Return all lines of the records that contain the word "cell".

(Items from a data source)

⟨

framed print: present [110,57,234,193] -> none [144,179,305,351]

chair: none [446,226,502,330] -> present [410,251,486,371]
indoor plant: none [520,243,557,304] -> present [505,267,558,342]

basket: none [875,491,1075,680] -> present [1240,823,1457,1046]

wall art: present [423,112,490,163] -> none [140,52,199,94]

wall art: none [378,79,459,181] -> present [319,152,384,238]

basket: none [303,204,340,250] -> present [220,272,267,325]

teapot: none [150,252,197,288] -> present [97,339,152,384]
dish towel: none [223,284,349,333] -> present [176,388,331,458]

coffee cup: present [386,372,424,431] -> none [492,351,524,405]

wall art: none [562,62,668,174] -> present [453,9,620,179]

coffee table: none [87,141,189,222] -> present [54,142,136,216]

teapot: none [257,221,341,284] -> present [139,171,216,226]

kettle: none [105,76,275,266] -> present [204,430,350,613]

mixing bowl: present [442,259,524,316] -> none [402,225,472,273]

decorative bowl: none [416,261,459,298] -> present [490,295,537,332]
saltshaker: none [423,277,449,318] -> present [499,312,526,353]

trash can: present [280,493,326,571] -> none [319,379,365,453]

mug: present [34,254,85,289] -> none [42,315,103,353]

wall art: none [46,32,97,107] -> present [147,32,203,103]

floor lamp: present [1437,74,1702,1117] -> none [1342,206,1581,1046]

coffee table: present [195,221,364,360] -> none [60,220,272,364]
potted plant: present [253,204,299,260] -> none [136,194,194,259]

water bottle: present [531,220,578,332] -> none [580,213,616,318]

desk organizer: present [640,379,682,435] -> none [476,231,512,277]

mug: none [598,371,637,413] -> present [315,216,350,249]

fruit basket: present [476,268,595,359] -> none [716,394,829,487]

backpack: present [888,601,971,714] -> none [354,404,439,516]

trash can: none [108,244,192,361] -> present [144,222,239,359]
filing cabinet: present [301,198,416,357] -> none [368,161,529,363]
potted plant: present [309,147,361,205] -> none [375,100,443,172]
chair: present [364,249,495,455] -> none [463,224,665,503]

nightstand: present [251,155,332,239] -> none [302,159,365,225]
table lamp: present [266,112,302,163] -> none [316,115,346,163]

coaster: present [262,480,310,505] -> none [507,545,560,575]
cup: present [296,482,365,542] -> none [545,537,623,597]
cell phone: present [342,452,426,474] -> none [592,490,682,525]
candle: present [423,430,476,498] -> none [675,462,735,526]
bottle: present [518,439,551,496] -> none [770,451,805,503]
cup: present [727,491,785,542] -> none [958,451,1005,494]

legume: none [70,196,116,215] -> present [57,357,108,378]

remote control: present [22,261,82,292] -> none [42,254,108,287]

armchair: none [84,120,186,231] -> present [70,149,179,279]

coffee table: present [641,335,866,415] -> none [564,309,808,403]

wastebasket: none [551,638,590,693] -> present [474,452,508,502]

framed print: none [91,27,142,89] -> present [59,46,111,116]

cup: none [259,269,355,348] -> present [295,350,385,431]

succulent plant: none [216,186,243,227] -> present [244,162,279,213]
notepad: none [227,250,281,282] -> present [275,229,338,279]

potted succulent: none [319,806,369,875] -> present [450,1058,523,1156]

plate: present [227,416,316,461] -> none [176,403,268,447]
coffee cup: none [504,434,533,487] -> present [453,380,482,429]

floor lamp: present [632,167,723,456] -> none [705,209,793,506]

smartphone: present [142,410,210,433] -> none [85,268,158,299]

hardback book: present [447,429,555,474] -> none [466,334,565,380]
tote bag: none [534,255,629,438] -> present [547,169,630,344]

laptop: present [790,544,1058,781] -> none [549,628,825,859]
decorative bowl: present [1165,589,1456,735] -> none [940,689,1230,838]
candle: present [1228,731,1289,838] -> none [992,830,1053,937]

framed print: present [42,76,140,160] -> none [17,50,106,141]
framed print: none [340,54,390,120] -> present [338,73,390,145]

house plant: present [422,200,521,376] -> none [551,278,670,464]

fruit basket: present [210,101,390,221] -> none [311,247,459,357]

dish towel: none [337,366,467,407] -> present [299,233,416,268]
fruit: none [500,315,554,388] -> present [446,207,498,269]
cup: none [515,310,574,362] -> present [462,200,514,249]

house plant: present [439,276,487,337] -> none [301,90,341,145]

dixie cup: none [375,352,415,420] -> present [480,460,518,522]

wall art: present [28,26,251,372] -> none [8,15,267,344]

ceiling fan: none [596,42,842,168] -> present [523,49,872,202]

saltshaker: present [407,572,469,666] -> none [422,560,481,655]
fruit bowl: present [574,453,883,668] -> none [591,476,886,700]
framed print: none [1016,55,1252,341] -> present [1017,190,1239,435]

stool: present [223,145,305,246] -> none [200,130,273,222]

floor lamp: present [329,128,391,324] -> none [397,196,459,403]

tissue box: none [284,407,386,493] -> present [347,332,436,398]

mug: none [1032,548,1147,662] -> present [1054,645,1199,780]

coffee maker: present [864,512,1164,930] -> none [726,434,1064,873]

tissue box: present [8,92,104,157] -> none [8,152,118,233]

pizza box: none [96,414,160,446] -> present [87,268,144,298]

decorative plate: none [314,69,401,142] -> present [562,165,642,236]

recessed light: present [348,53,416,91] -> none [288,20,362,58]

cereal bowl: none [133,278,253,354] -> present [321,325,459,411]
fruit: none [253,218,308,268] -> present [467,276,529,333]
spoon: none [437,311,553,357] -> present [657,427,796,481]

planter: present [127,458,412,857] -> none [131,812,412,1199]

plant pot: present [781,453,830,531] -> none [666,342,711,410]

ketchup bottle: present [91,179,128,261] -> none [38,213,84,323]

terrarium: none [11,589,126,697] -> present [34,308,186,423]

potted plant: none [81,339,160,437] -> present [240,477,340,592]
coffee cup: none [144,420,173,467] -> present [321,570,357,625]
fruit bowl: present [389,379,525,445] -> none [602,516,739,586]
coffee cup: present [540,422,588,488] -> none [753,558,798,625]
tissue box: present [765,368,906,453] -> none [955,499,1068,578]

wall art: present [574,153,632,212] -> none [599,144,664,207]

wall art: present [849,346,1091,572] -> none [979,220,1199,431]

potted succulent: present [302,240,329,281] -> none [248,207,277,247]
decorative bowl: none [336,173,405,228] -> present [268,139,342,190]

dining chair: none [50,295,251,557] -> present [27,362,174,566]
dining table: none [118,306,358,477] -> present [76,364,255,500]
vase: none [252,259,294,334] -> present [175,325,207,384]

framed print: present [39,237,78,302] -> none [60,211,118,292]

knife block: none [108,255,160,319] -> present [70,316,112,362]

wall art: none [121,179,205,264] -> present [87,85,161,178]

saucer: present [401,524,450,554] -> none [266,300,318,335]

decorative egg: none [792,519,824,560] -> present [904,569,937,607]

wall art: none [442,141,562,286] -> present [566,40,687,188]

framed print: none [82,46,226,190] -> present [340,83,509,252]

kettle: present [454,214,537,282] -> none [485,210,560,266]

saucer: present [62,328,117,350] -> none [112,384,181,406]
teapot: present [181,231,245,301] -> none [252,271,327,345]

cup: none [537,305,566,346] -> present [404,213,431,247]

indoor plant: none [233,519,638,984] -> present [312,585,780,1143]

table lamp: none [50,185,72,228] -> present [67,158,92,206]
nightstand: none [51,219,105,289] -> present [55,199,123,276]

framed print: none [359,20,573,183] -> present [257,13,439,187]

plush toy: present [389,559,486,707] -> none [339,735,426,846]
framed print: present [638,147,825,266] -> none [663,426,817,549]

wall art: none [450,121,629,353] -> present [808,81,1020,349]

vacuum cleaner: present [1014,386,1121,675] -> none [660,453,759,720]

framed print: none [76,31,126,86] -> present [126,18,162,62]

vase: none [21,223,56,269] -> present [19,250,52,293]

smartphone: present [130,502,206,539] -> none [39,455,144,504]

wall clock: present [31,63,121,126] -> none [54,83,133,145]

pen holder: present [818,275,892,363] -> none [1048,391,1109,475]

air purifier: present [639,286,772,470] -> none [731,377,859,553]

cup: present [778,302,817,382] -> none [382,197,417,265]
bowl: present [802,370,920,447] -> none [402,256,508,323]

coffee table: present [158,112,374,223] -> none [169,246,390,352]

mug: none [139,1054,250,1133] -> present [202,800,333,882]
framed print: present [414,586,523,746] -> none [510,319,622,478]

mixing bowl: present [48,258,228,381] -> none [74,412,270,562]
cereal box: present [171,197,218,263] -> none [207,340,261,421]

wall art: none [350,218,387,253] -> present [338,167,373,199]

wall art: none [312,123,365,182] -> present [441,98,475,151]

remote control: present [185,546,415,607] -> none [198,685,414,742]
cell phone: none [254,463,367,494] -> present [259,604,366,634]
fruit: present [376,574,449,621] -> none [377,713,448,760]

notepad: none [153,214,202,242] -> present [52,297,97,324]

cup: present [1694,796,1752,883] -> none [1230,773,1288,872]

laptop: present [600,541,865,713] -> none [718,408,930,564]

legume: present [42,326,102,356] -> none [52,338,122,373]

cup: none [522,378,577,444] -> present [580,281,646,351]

⟩

## Solved exercise
cell phone: present [342,452,426,474] -> none [592,490,682,525]
cell phone: none [254,463,367,494] -> present [259,604,366,634]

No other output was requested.